I suspect many readers will want to say at this
point that such incentive structures merely follow and
support the natural inclinations of most men and women. Most men want to be
breadwinners, and most women want to be carers. The genders are biologically
wired for their respective roles. But just because it is the natural
inclination of some or even most (wo)men to be the carer/breadwinner doesn’t
mean that society should push people in those directions. That is oppressive to
the people who deviate from the norm—and liberalism is substantially about
protecting such people. If we follow Sen and Nussbaum’s definition of
development as freedom, then advanced societies should help everyone be who
they want to be and do what they want to do. This is precisely what liberalism
has always advocated for. If social, cultural and policy settings are running
counter to this goal, then liberal feminists should be arguing for change.

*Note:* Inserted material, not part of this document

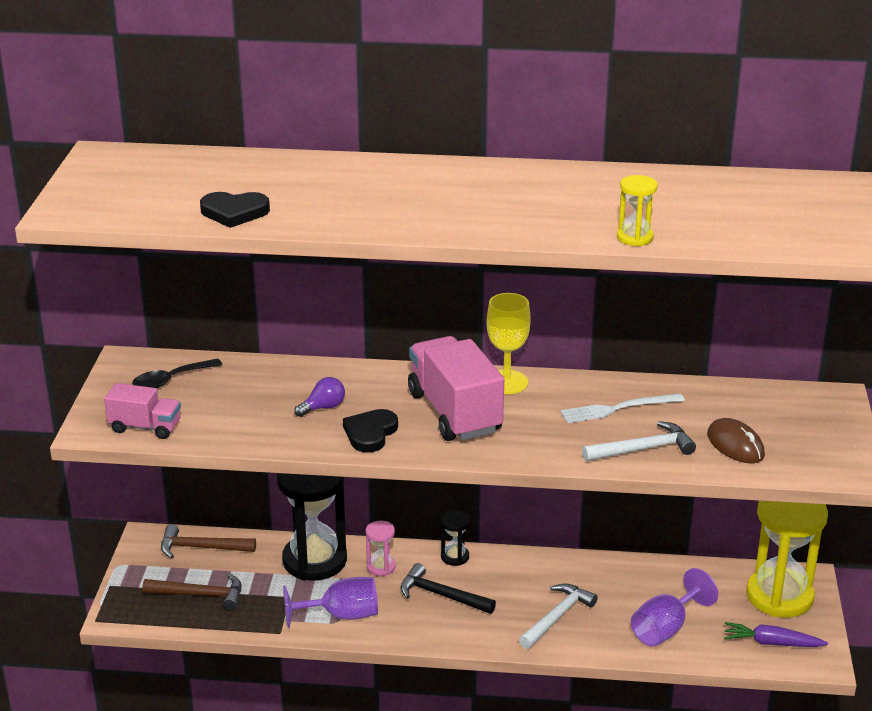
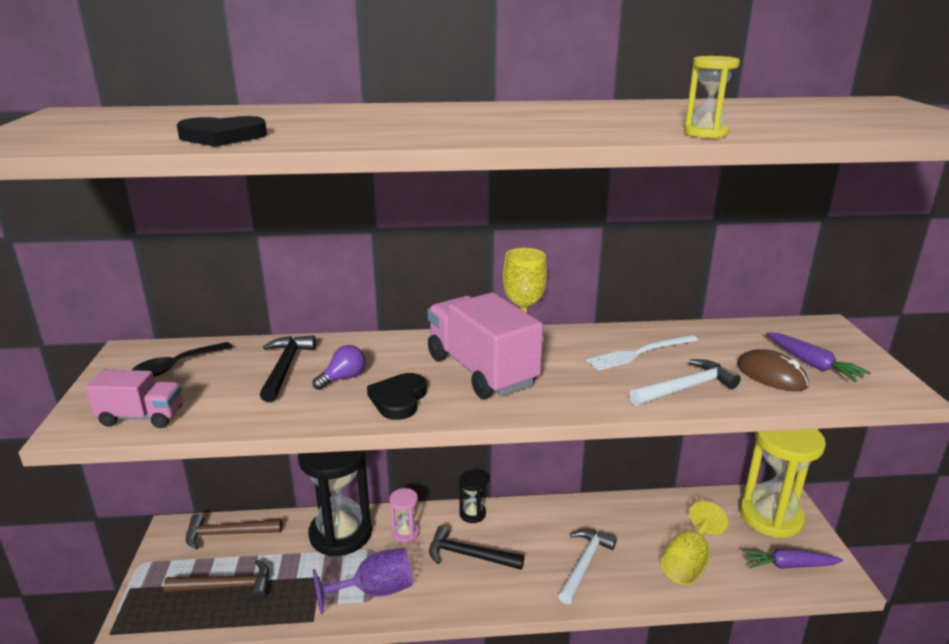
camera: 10 degrees left, 5 degrees down
(271, 391) = (285, 368): none -> black hammer
(665, 628) = (688, 563): purple goblet -> yellow goblet
(786, 438) = (812, 364): none -> purple carrot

Now I would be largely willing to accept that
Scandinavian countries have done about as much as can be done on this front, at
least in the short term. But the rest of the OECD is miles away from the
circumstances that prevail in Scandinavia. Paternity leave policies and daddy
bonuses rarely exist. Child-care is crazy expensive. There is little cultural
encouragement of men to be stay-at-home fathers, and men consequently avoid the
tropes of this archetype out of a fear that it will reduce their sexual
currency. Medium-sized firms are not required to hold a role for an employee
while they go on paternity leave, even though the costs to such firms are
trivial. The list goes on. These are all settings that can be changed rapidly,
with models ported across from Scandinavia. Until this is done, claims that the
gender wage gap is a myth or entirely a function of biology will ring false.